Heathrow was disasterous. We had somehow mangaged to get there a half an hour earlier than expected, but due to the insane security back-ups to transfer flights within Heathrow, I quite literally ended up walking off the first flight to walk directly onto the bus that took me to the second. If that first flight hadn't made it there early, I am quite sure that I would have been standing in security missing my flight to Copenhagen.
As it was, we ended up leaving a little bit late, and consequently, got in to Copenhagen late as well. I spent over an hour watching luggage circle, due to the luggage from three different flights from Heathrow being directed to the same conveyor belt. While this did limit confusion as to which flight was at which belt, I was more than a little put out that I had to wait so long for my suitcases.
After more confusion concerning telephones, kroners, and calling cards I managed to get out of the airport and into a taxi. Upon my arrival at my kollegium (rough equivalent: a dorm), I was given a key and the instructions for the telephone in my room.
After a mere half an hour of unpacking, DIS took all the DIS students in our kollegium out to dinner together. While eating our free food, we got to talking about how badly we wanted to see the Copenhagen outside of the airport. Thus, instead of going back to our rooms and unpacking/sleeping/showering (which none of us had done in well over 24 hours), we found ourselves attempting to navigate the train system, something none of us had a clue about. So we guessed, correctly as it turned out.
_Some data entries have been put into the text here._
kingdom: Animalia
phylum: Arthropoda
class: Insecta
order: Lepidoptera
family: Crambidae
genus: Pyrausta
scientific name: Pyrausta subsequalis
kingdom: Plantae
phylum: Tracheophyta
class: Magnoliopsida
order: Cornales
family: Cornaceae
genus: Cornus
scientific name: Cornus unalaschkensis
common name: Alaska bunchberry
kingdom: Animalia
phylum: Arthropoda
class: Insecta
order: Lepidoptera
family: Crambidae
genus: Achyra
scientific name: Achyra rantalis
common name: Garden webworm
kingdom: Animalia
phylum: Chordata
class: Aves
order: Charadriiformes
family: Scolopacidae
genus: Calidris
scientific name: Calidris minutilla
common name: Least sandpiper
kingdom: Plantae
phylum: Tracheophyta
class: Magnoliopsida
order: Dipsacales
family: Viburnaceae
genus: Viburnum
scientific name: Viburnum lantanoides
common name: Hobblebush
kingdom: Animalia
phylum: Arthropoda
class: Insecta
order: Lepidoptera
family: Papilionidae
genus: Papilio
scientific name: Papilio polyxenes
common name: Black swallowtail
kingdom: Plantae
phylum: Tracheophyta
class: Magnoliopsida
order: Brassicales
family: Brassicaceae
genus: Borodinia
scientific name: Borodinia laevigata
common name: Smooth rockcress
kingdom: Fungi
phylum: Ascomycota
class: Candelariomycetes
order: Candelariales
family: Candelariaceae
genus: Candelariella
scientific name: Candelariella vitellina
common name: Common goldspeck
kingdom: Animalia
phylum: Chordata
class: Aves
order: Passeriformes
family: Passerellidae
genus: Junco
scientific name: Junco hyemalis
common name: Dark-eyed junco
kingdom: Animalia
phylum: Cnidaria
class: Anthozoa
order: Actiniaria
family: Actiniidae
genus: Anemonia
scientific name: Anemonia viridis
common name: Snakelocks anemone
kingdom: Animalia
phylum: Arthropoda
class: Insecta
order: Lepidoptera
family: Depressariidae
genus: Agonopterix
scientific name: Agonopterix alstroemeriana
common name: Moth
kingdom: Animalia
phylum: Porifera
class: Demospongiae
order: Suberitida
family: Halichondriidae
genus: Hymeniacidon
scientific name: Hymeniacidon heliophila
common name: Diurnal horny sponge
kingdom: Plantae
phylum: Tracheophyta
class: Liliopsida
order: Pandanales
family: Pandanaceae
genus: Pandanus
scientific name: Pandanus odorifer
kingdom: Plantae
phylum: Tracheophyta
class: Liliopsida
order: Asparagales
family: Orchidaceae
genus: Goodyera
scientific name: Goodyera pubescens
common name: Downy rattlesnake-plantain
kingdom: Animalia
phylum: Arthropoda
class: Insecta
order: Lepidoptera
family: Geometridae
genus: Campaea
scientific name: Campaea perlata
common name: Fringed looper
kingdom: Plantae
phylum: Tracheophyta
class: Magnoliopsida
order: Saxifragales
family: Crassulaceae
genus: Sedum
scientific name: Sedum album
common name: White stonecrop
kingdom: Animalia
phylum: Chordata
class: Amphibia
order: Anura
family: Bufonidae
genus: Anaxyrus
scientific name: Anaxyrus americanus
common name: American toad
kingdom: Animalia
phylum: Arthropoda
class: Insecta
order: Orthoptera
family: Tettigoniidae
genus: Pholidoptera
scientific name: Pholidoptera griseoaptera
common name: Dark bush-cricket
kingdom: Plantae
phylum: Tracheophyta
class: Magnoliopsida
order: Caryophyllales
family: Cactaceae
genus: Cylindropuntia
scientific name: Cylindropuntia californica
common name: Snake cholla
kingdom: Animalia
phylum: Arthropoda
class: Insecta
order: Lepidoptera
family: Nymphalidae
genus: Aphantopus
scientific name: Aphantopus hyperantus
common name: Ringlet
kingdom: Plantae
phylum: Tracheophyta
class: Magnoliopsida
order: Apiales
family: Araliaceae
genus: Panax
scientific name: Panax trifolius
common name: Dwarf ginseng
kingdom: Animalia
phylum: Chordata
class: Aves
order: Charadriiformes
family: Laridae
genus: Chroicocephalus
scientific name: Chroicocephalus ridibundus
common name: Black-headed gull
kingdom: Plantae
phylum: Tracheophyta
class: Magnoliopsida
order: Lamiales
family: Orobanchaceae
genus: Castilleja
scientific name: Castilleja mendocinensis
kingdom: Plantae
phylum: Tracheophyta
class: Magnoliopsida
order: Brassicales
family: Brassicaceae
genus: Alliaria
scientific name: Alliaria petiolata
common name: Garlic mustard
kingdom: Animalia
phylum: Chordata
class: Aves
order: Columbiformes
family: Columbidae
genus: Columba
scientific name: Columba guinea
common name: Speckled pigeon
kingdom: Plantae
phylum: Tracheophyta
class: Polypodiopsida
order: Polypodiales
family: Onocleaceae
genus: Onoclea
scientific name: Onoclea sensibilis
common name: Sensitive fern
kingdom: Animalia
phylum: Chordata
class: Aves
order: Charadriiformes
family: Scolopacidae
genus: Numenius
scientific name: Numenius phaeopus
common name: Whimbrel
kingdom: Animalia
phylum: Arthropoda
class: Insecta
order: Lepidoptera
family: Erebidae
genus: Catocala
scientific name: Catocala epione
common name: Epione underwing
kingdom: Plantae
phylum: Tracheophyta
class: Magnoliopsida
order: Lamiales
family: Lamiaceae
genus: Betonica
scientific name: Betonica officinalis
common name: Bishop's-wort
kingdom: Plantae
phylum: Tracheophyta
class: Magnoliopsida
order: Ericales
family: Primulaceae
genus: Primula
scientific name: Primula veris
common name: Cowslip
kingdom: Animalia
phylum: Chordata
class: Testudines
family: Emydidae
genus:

Being a Sunday night in Denmark, and after 10 pm, we found that there were not many non-7-11's open. Eventually we did find a self-proclaimed "Scottish Pub," showing ''The Crow III' and playing Ricky Martin music. It even had a singing moose. After consuming approximately one beer each and watching the locals and the singing moose, we caught the last bus back to Albertslund, walked home in the rain, and promptly fell asleep.

My kollegium is only about 20 minutes away from the city proper, and the train station is a five minute walk, next to a grocery store, conveinence store, and a Danish blockbuster. Most of the kollegiums are not near so many things, nor are they so close to a train station which is so close to the city (on average, most kollegiums are about 40 minutes away, but sometimes you end up with a commute that's over an hour long). Conclusion: I am lucky to live at DIK.